**What the task asks**
Rewrite all the entries below as a JSON list of strings with one string for each line, leaving out blank lines.

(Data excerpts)
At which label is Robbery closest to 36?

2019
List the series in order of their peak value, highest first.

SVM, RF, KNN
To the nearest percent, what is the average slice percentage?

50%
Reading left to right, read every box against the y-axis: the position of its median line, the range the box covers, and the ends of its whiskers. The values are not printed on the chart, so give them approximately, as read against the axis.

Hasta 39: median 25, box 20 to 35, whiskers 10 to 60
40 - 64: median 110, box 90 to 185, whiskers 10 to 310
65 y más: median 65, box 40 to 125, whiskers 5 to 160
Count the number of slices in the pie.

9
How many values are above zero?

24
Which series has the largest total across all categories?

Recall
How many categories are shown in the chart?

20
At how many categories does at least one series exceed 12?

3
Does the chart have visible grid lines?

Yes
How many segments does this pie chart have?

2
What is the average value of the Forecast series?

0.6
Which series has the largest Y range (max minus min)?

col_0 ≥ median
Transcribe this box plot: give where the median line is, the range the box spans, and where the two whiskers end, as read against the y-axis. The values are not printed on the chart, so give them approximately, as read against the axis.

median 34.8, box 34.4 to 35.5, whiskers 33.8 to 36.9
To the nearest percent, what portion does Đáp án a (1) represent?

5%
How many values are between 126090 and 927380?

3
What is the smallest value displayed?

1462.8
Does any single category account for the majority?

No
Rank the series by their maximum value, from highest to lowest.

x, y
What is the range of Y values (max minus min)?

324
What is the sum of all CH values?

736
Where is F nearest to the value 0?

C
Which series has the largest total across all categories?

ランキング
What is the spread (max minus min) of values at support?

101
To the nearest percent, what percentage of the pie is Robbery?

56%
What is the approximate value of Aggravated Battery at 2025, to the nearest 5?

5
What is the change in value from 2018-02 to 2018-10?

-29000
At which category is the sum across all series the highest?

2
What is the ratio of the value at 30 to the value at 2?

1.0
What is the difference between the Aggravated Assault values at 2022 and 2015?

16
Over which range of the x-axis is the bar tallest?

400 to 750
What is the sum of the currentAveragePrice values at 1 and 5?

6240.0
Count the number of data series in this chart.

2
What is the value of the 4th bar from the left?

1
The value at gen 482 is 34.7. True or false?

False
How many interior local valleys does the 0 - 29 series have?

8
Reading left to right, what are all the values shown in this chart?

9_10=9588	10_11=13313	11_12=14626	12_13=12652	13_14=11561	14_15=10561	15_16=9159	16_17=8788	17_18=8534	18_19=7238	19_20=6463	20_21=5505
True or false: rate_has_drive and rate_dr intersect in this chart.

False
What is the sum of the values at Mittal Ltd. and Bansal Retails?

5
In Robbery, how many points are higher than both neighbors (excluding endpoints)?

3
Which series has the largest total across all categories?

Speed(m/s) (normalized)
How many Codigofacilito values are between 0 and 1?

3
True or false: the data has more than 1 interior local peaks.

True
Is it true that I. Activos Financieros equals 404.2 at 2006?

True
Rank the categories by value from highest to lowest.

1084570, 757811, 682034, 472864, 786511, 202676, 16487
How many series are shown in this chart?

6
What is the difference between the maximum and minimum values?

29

**Exercise output**
[
  "At which label is Robbery closest to 36?",
  "2019",
  "List the series in order of their peak value, highest first.",
  "SVM, RF, KNN",
  "To the nearest percent, what is the average slice percentage?",
  "50%",
  "Reading left to right, read every box against the y-axis: the position of its median line, the range the box covers, and the ends of its whiskers. The values are not printed on the chart, so give them approximately, as read against the axis.",
  "Hasta 39: median 25, box 20 to 35, whiskers 10 to 60",
  "40 - 64: median 110, box 90 to 185, whiskers 10 to 310",
  "65 y más: median 65, box 40 to 125, whiskers 5 to 160",
  "Count the number of slices in the pie.",
  "9",
  "How many values are above zero?",
  "24",
  "Which series has the largest total across all categories?",
  "Recall",
  "How many categories are shown in the chart?",
  "20",
  "At how many categories does at least one series exceed 12?",
  "3",
  "Does the chart have visible grid lines?",
  "Yes",
  "How many segments does this pie chart have?",
  "2",
  "What is the average value of the Forecast series?",
  "0.6",
  "Which series has the largest Y range (max minus min)?",
  "col_0 ≥ median",
  "Transcribe this box plot: give where the median line is, the range the box spans, and where the two whiskers end, as read against the y-axis. The values are not printed on the chart, so give them approximately, as read against the axis.",
  "median 34.8, box 34.4 to 35.5, whiskers 33.8 to 36.9",
  "To the nearest percent, what portion does Đáp án a (1) represent?",
  "5%",
  "How many values are between 126090 and 927380?",
  "3",
  "What is the smallest value displayed?",
  "1462.8",
  "Does any single category account for the majority?",
  "No",
  "Rank the series by their maximum value, from highest to lowest.",
  "x, y",
  "What is the range of Y values (max minus min)?",
  "324",
  "What is the sum of all CH values?",
  "736",
  "Where is F nearest to the value 0?",
  "C",
  "Which series has the largest total across all categories?",
  "ランキング",
  "What is the spread (max minus min) of values at support?",
  "101",
  "To the nearest percent, what percentage of the pie is Robbery?",
  "56%",
  "What is the approximate value of Aggravated Battery at 2025, to the nearest 5?",
  "5",
  "What is the change in value from 2018-02 to 2018-10?",
  "-29000",
  "At which category is the sum across all series the highest?",
  "2",
  "What is the ratio of the value at 30 to the value at 2?",
  "1.0",
  "What is the difference between the Aggravated Assault values at 2022 and 2015?",
  "16",
  "Over which range of the x-axis is the bar tallest?",
  "400 to 750",
  "What is the sum of the currentAveragePrice values at 1 and 5?",
  "6240.0",
  "Count the number of data series in this chart.",
  "2",
  "What is the value of the 4th bar from the left?",
  "1",
  "The value at gen 482 is 34.7. True or false?",
  "False",
  "How many interior local valleys does the 0 - 29 series have?",
  "8",
  "Reading left to right, what are all the values shown in this chart?",
  "9_10=9588\t10_11=13313\t11_12=14626\t12_13=12652\t13_14=11561\t14_15=10561\t15_16=9159\t16_17=8788\t17_18=8534\t18_19=7238\t19_20=6463\t20_21=5505",
  "True or false: rate_has_drive and rate_dr intersect in this chart.",
  "False",
  "What is the sum of the values at Mittal Ltd. and Bansal Retails?",
  "5",
  "In Robbery, how many points are higher than both neighbors (excluding endpoints)?",
  "3",
  "Which series has the largest total across all categories?",
  "Speed(m/s) (normalized)",
  "How many Codigofacilito values are between 0 and 1?",
  "3",
  "True or false: the data has more than 1 interior local peaks.",
  "True",
  "Is it true that I. Activos Financieros equals 404.2 at 2006?",
  "True",
  "Rank the categories by value from highest to lowest.",
  "1084570, 757811, 682034, 472864, 786511, 202676, 16487",
  "How many series are shown in this chart?",
  "6",
  "What is the difference between the maximum and minimum values?",
  "29"
]